## Extracted records
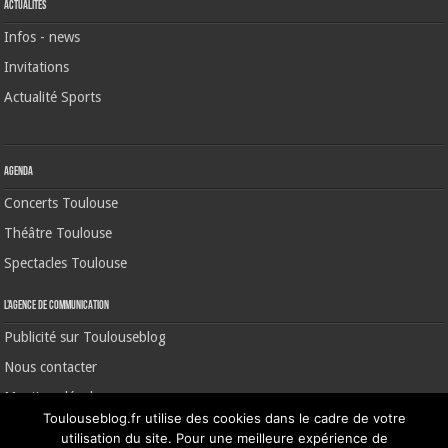
Actualités
Infos - news
Invitations
Actualité Sports
Agenda
Concerts Toulouse
Théâtre Toulouse
Spectacles Toulouse
L’agence de communication
Publicité sur Toulouseblog
Nous contacter
Mentions légales
Toulouseblog.fr utilise des cookies dans le cadre de votre
utilisation du site. Pour une meilleure expérience de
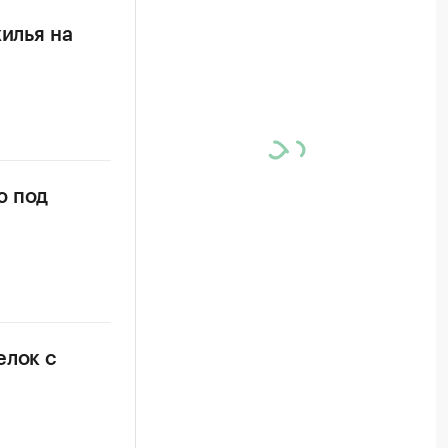
илья на
ю под
елок с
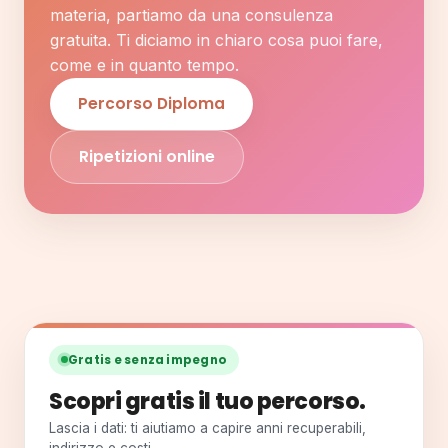
materia, partiamo da una consulenza
gratuita. Ti diciamo in chiaro cosa puoi fare,
come e in quanto tempo.
Percorso Diploma
Ripetizioni online
Gratis e senza impegno
Scopri gratis il tuo percorso.
Lascia i dati: ti aiutiamo a capire anni recuperabili,
indirizzo e costi.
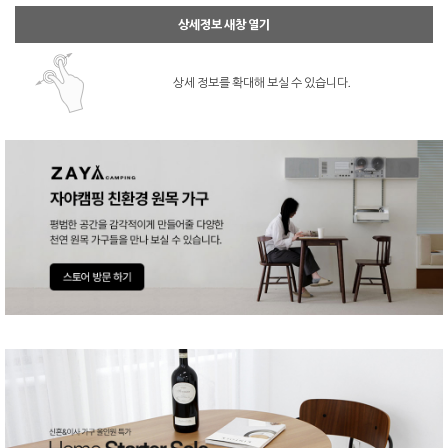
상세정보 새창 열기
상세 정보를 확대해 보실 수 있습니다.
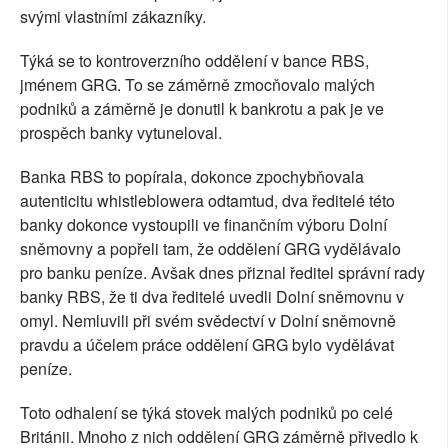
svými vlastními zákazníky.
Týká se to kontroverzního oddělení v bance RBS,
jménem GRG. To se záměrně zmocňovalo malých
podniků a záměrně je donutil k bankrotu a pak je ve
prospěch banky vytuneloval.
Banka RBS to popírala, dokonce zpochybňovala
autenticitu whistleblowera odtamtud, dva ředitelé této
banky dokonce vystoupili ve finančním výboru Dolní
sněmovny a popřeli tam, že oddělení GRG vydělávalo
pro banku peníze. Avšak dnes přiznal ředitel správní rady
banky RBS, že ti dva ředitelé uvedli Dolní sněmovnu v
omyl. Nemluvili při svém svědectví v Dolní sněmovně
pravdu a účelem práce oddělení GRG bylo vydělávat
peníze.
Toto odhalení se týká stovek malých podniků po celé
Británii. Mnoho z nich oddělení GRG záměrně přivedlo k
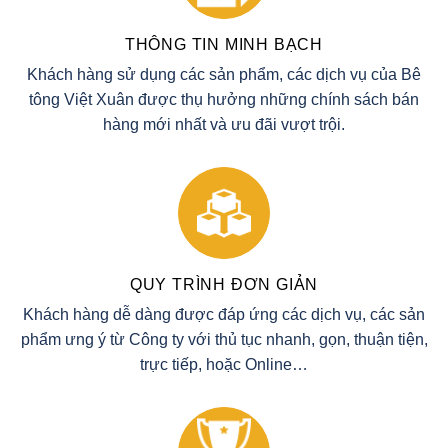
THÔNG TIN MINH BẠCH
Khách hàng sử dụng các sản phẩm, các dịch vụ của Bê
tông Việt Xuân được thụ hưởng những chính sách bán
hàng mới nhất và ưu đãi vượt trội.
QUY TRÌNH ĐƠN GIẢN
Khách hàng dễ dàng được đáp ứng các dịch vụ, các sản
phẩm ưng ý từ Công ty với thủ tục nhanh, gọn, thuận tiện,
trực tiếp, hoặc Online…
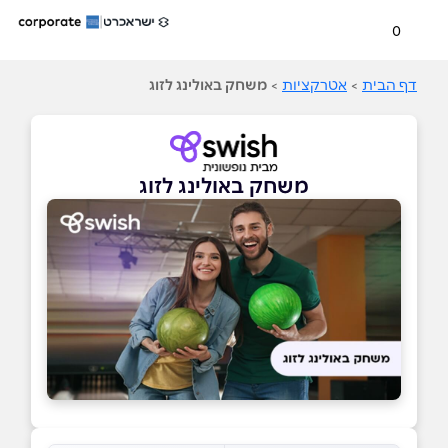
0
דף הבית
>
אטרקציות
>
משחק באולינג לזוג
משחק באולינג לזוג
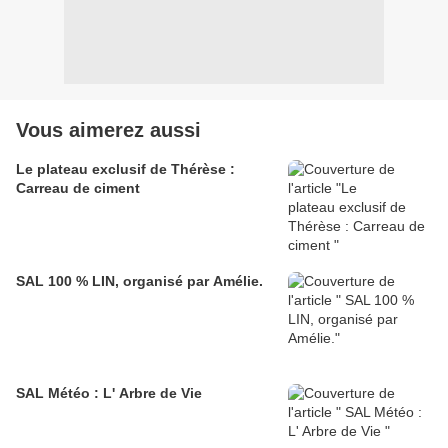
Vous aimerez aussi
Le plateau exclusif de Thérèse :
Carreau de ciment
SAL 100 % LIN, organisé par Amélie.
SAL Météo : L' Arbre de Vie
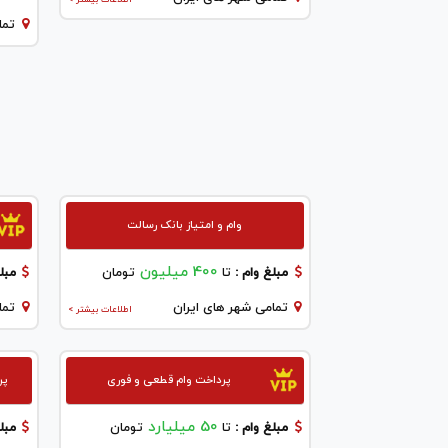
تما
وام و امتیاز بانک رسالت
400 میلیون
مبلغ وام :
تا
تومان
مبلغ
تمامی شهر های ایران
تما
اطلاعات بیشتر >
پرداخت وام قطعی و فوری
پر
50 میلیارد
مبلغ وام :
تا
تومان
مبلغ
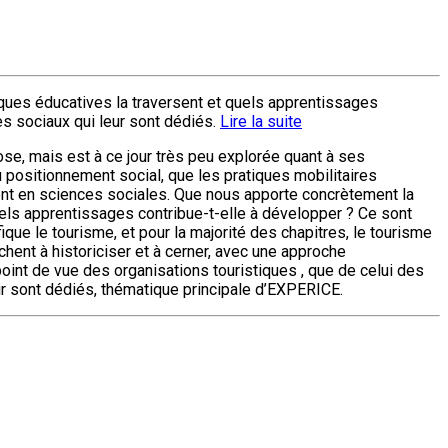
iques éducatives la traversent et quels apprentissages
s sociaux qui leur sont dédiés.
Lire la suite
ose, mais est à ce jour très peu explorée quant à ses
 positionnement social, que les pratiques mobilitaires
ent en sciences sociales. Que nous apporte concrètement la
uels apprentissages contribue-t-elle à développer ? Ce sont
que le tourisme, et pour la majorité des chapitres, le tourisme
achent à historiciser et à cerner, avec une approche
oint de vue des organisations touristiques , que de celui des
ur sont dédiés, thématique principale d’EXPERICE.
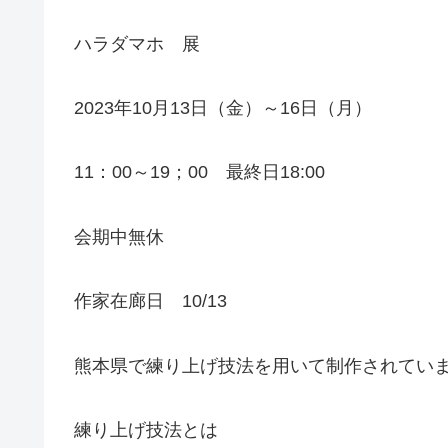
ハラダマホ 展
2023年10月13日（金）～16日（月）
11：00～19；00 最終日18:00
会期中無休
作家在廊日 10/13
熊本県で練り上げ技法を用いて制作されてい
練り上げ技法とは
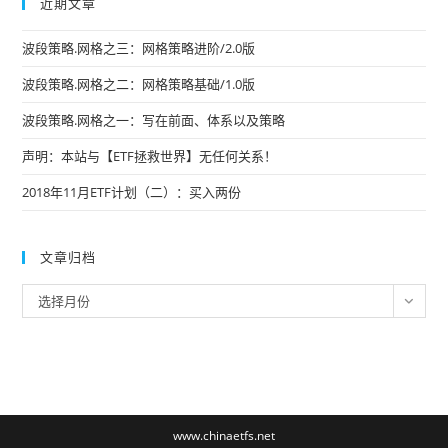
近期文章
波段策略.网格之三：网格策略进阶/2.0版
波段策略.网格之二：网格策略基础/1.0版
波段策略.网格之一：写在前面、体系以及策略
声明：本站与【ETF拯救世界】无任何关系！
2018年11月ETF计划（二）：买入两份
文章归档
文
选择月份
章
归
档
www.chinaetfs.net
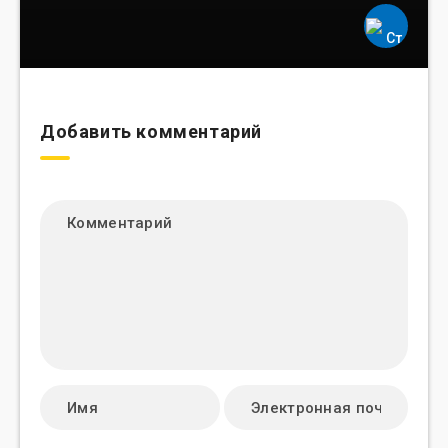
Добавить комментарий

## Instructions to follow
Leaving the images behind, set down every entry word for word.

## Exercise output
Actualités
Infos - news
Invitations
Actualité Sports
Agenda
Concerts Toulouse
Théâtre Toulouse
Spectacles Toulouse
L’agence de communication
Publicité sur Toulouseblog
Nous contacter
Mentions légales
Toulouseblog.fr utilise des cookies dans le cadre de votre
utilisation du site. Pour une meilleure expérience de
илья на
ю под
елок с
materia, partiamo da una consulenza
gratuita. Ti diciamo in chiaro cosa puoi fare,
come e in quanto tempo.
Percorso Diploma
Ripetizioni online
Gratis e senza impegno
Scopri gratis il tuo percorso.
Lascia i dati: ti aiutiamo a capire anni recuperabili,
indirizzo e costi.
상세정보 새창 열기
상세 정보를 확대해 보실 수 있습니다.
svými vlastními zákazníky.
Týká se to kontroverzního oddělení v bance RBS,
jménem GRG. To se záměrně zmocňovalo malých
podniků a záměrně je donutil k bankrotu a pak je ve
prospěch banky vytuneloval.
Banka RBS to popírala, dokonce zpochybňovala
autenticitu whistleblowera odtamtud, dva ředitelé této
banky dokonce vystoupili ve finančním výboru Dolní
sněmovny a popřeli tam, že oddělení GRG vydělávalo
pro banku peníze. Avšak dnes přiznal ředitel správní rady
banky RBS, že ti dva ředitelé uvedli Dolní sněmovnu v
omyl. Nemluvili při svém svědectví v Dolní sněmovně
pravdu a účelem práce oddělení GRG bylo vydělávat
peníze.
Toto odhalení se týká stovek malých podniků po celé
Británii. Mnoho z nich oddělení GRG záměrně přivedlo k
THÔNG TIN MINH BẠCH
Khách hàng sử dụng các sản phẩm, các dịch vụ của Bê
tông Việt Xuân được thụ hưởng những chính sách bán
hàng mới nhất và ưu đãi vượt trội.
QUY TRÌNH ĐƠN GIẢN
Khách hàng dễ dàng được đáp ứng các dịch vụ, các sản
phẩm ưng ý từ Công ty với thủ tục nhanh, gọn, thuận tiện,
trực tiếp, hoặc Online…
0
דף הבית
>
אטרקציות
>
משחק באולינג לזוג
משחק באולינג לזוג
Vous aimerez aussi
Le plateau exclusif de Thérèse :
Carreau de ciment
SAL 100 % LIN, organisé par Amélie.
SAL Météo : L' Arbre de Vie
تما
وام و امتیاز بانک رسالت
400 میلیون
مبلغ وام :
تا
تومان
مبلغ
تمامی شهر های ایران
تما
اطلاعات بیشتر >
پرداخت وام قطعی و فوری
پر
50 میلیارد
مبلغ وام :
تا
تومان
مبلغ
iques éducatives la traversent et quels apprentissages
s sociaux qui leur sont dédiés.
Lire la suite
ose, mais est à ce jour très peu explorée quant à ses
 positionnement social, que les pratiques mobilitaires
ent en sciences sociales. Que nous apporte concrètement la
uels apprentissages contribue-t-elle à développer ? Ce sont
que le tourisme, et pour la majorité des chapitres, le tourisme
achent à historiciser et à cerner, avec une approche
oint de vue des organisations touristiques , que de celui des
ur sont dédiés, thématique principale d’EXPERICE.
ハラダマホ 展
2023年10月13日（金）～16日（月）
11：00～19；00 最終日18:00
会期中無休
作家在廊日 10/13
熊本県で練り上げ技法を用いて制作されてい
練り上げ技法とは
近期文章
波段策略.网格之三：网格策略进阶/2.0版
波段策略.网格之二：网格策略基础/1.0版
波段策略.网格之一：写在前面、体系以及策略
声明：本站与【ETF拯救世界】无任何关系！
2018年11月ETF计划（二）：买入两份
文章归档
文
选择月份
章
归
档
www.chinaetfs.net
Добавить комментарий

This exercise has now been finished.